The interest in Virtual Reality
Virtual Reality (VR) in the emergency department (ED) of the Zaans Medical Center. The implementation of VR all started with the enthusiasm of Roy Janssen about the use of VR in healthcare. As part of his emergency nurse education program, he investigated the application of VR for distraction patients during minor medical procedures in the ED.

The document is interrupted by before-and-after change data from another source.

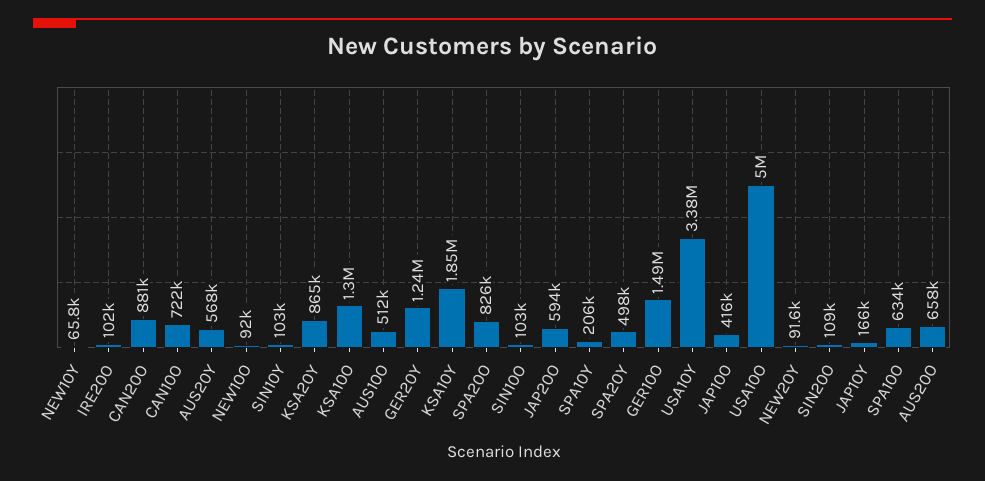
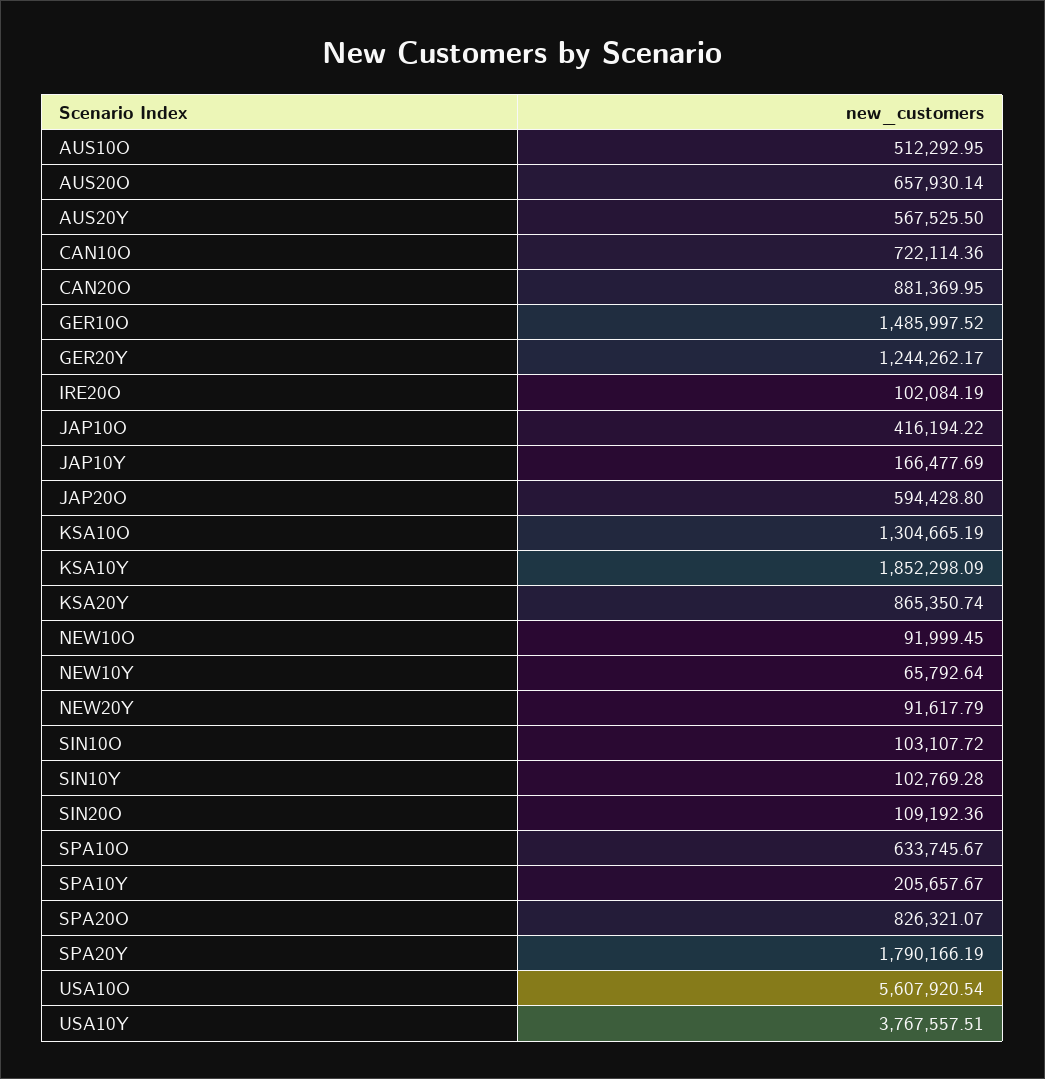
  {
    "NEW10Y": 65792.64,
    "IRE20O": 102084.19,
    "CAN20O": 881369.95,
    "CAN10O": 722114.36,
    "AUS20Y": 567525.5,
    "NEW10O": 91999.45,
    "SIN10Y": 102769.28,
    "KSA20Y": 865350.74,
    "KSA10O": 1304665.19,
    "AUS10O": 512292.95,
    "GER20Y": 1244262.17,
    "KSA10Y": 1852298.09,
    "SPA20O": 826321.07,
    "SIN10O": 103107.72,
    "JAP20O": 594428.8,
    "SPA10Y": 205657.67,
-   "SPA20Y": 498000,
+   "SPA20Y": 1790166.19,
    "GER10O": 1485997.52,
-   "USA10Y": 3380000,
+   "USA10Y": 3767557.51,
    "JAP10O": 416194.22,
-   "USA10O": 5000000,
+   "USA10O": 5607920.54,
    "NEW20Y": 91617.79,
    "SIN20O": 109192.36,
    "JAP10Y": 166477.69,
    "SPA10O": 633745.67,
    "AUS20O": 657930.14
  }

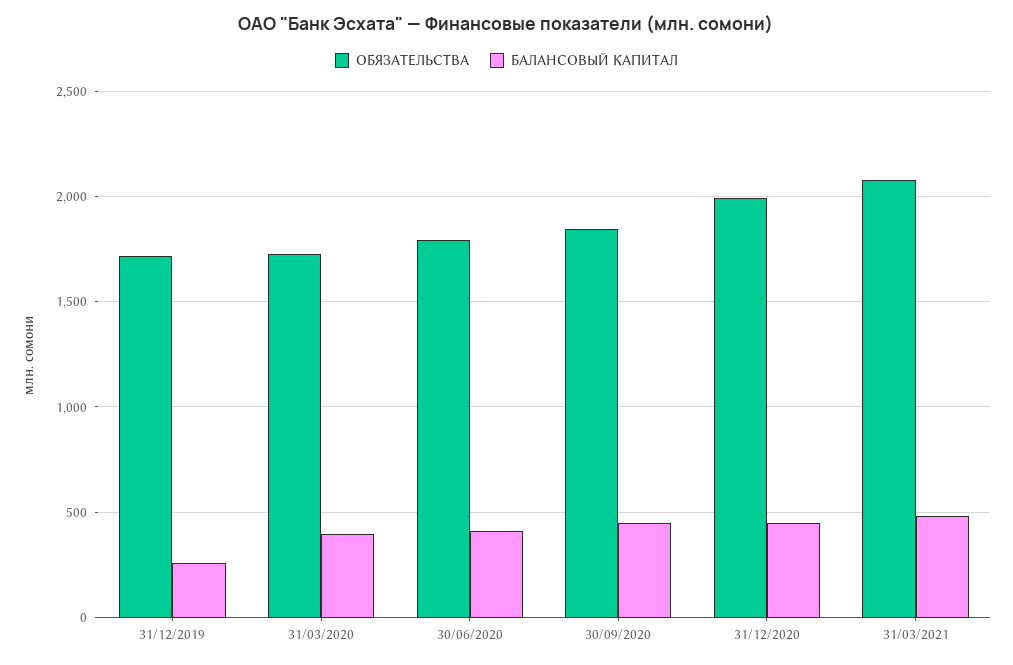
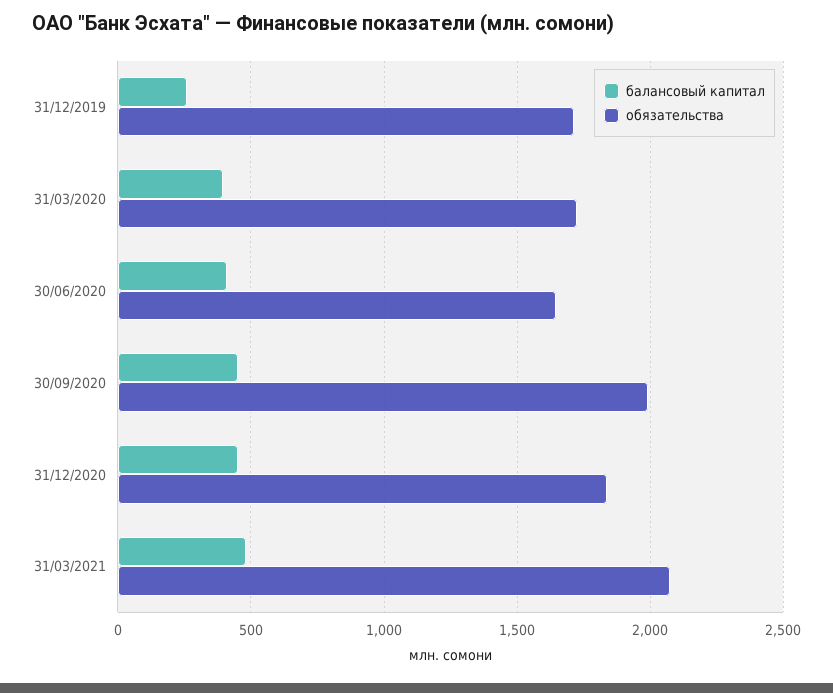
  {
    "ОБЯЗАТЕЛЬСТВА": {
      "31/12/2019": 1700,
      "31/03/2020": 1750,
-     "30/06/2020": 1800,
+     "30/06/2020": 1650,
-     "30/09/2020": 1850,
+     "30/09/2020": 2000,
-     "31/12/2020": 2000,
+     "31/12/2020": 1850,
      "31/03/2021": 2100
    },
    "БАЛАНСОВЫЙ КАПИТАЛ": {
      "31/12/2019": 250,
      "31/03/2020": 400,
      "30/06/2020": 400,
      "30/09/2020": 450,
      "31/12/2020": 450,
      "31/03/2021": 500
    }
  }

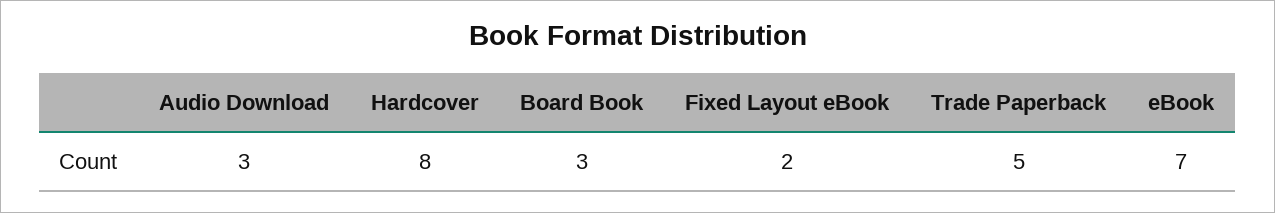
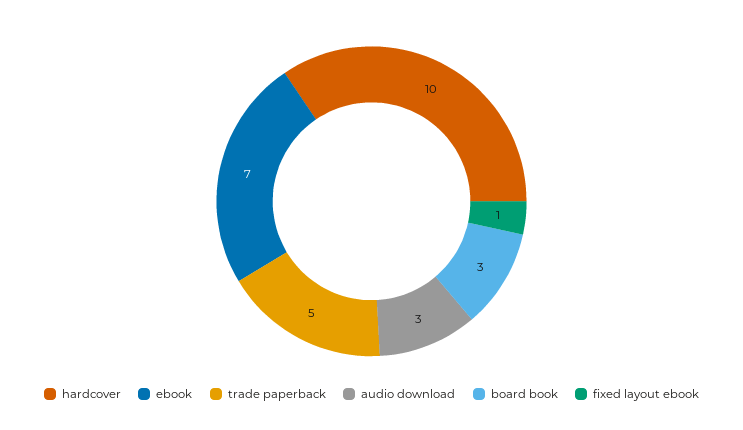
  {
    "Audio Download": 3,
-   "Hardcover": 8,
+   "Hardcover": 10,
    "Board Book": 3,
-   "Fixed Layout eBook": 2,
+   "Fixed Layout eBook": 1,
    "Trade Paperback": 5,
    "eBook": 7
  }

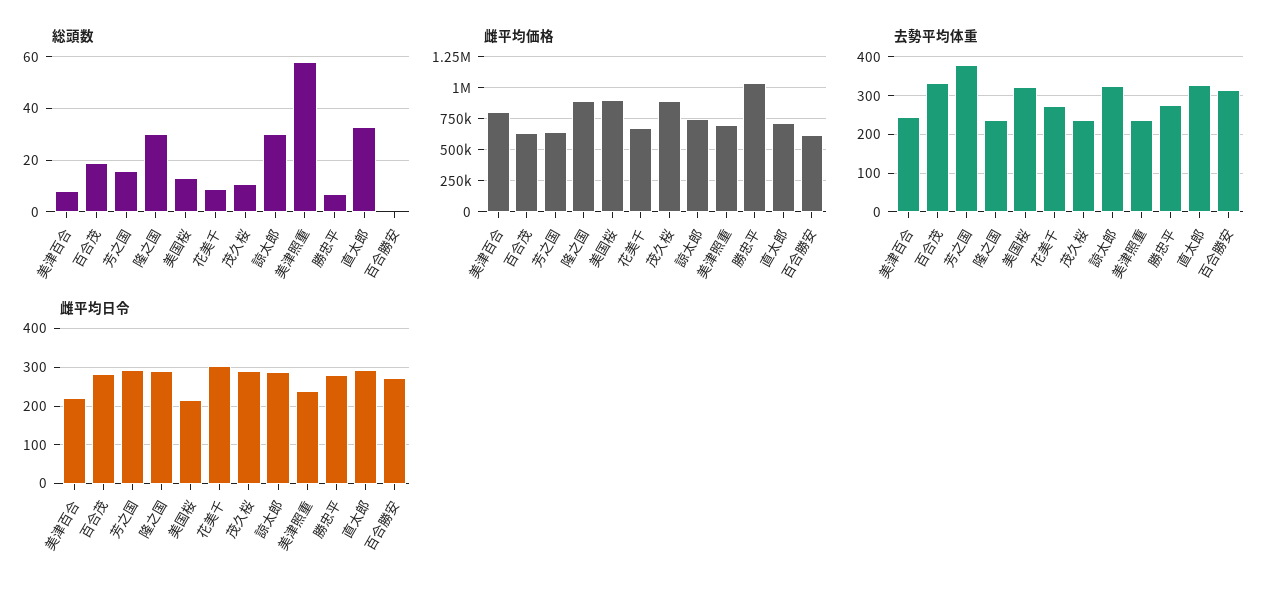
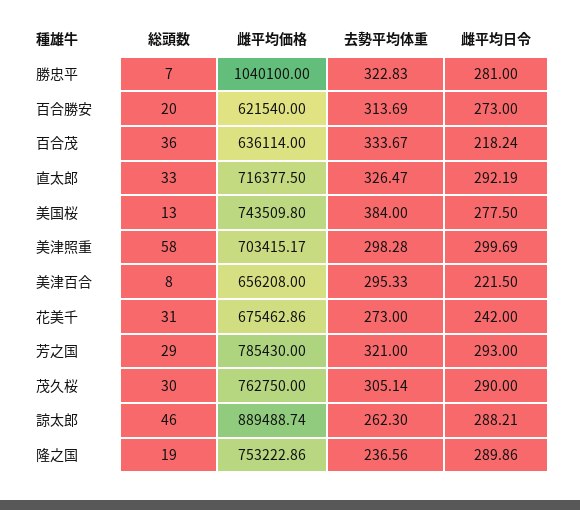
  {
    "総頭数": {
      "美津百合": 8,
-     "百合茂": 20,
+     "百合茂": 36,
-     "芳之国": 15,
+     "芳之国": 29,
-     "隆之国": 30,
+     "隆之国": 19,
      "美国桜": 13,
-     "花美千": 10,
+     "花美千": 31,
-     "茂久桜": 10,
+     "茂久桜": 30,
-     "諒太郎": 30,
+     "諒太郎": 46,
      "美津照重": 58,
      "勝忠平": 7,
      "直太郎": 33,
-     "百合勝安": 0
+     "百合勝安": 20
    },
    "雌平均価格": {
-     "美津百合": 800000,
+     "美津百合": 656208,
      "百合茂": 636114,
-     "芳之国": 650000,
+     "芳之国": 785430,
-     "隆之国": 900000,
+     "隆之国": 753222.86,
-     "美国桜": 900000,
+     "美国桜": 743509.8,
      "花美千": 675462.86,
-     "茂久桜": 900000,
+     "茂久桜": 762750,
-     "諒太郎": 750000,
+     "諒太郎": 889488.74,
      "美津照重": 703415.17,
      "勝忠平": 1040100,
      "直太郎": 716377.5,
      "百合勝安": 621540
    },
    "去勢平均体重": {
-     "美津百合": 240,
+     "美津百合": 295.33,
      "百合茂": 333.67,
-     "芳之国": 380,
+     "芳之国": 321,
      "隆之国": 236.56,
-     "美国桜": 320,
+     "美国桜": 384,
      "花美千": 273,
-     "茂久桜": 240,
+     "茂久桜": 305.14,
-     "諒太郎": 320,
+     "諒太郎": 262.3,
-     "美津照重": 240,
+     "美津照重": 298.28,
-     "勝忠平": 280,
+     "勝忠平": 322.83,
      "直太郎": 326.47,
      "百合勝安": 313.69
    },
    "雌平均日令": {
      "美津百合": 221.5,
-     "百合茂": 280,
+     "百合茂": 218.24,
      "芳之国": 293,
      "隆之国": 289.86,
-     "美国桜": 220,
+     "美国桜": 277.5,
-     "花美千": 300,
+     "花美千": 242,
      "茂久桜": 290,
      "諒太郎": 288.21,
-     "美津照重": 240,
+     "美津照重": 299.69,
      "勝忠平": 281,
      "直太郎": 292.19,
      "百合勝安": 273
    }
  }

Virtual Reality in practice
The VR headset is used during medical procedures such as stitching, blood draw or when applying plasters or dressings. Patients are informed about use of the VR headset via posters in the waiting room and can ask for them during their treatment. Caregivers can also introduce it when feeling like a patient may benefit from it. During minor medical emergency procedures patients can watch various environments with SyncVR Relax & Distract (CE certified). Whilst receiving care, patients are distracted with, for example, a video of dolphins or playing a safari game.
Results and implementation
In the study, patients were asked to complete a questionnaire including questions about pain experience, ease of use, and whether they would recommend it to others. Whereas younger patients were excited, not all elderly patients were, because of their inexperience with VR technologies.
Especially for blood draw, distraction with VR allows for more comfort in pediatrics, reducing the fear of the procedure. A major benefit mentioned by caregivers is that in comparison with distraction via YouTube videos, the patient is moving less when using VR. Use of VR headsets resulted in a more relaxed procedure and better care delivery.
“The VR headsets result in a more relaxed procedure and better care delivery.”
VR is already successfully used in the ED, so what is next? The department is currently investigating even more applications of VR for their patients. Whereas VR is already offered during minor procedures, they are considering using it in more complex emergency interventions. So perhaps, VR applications will be stretched out, helping even more patients.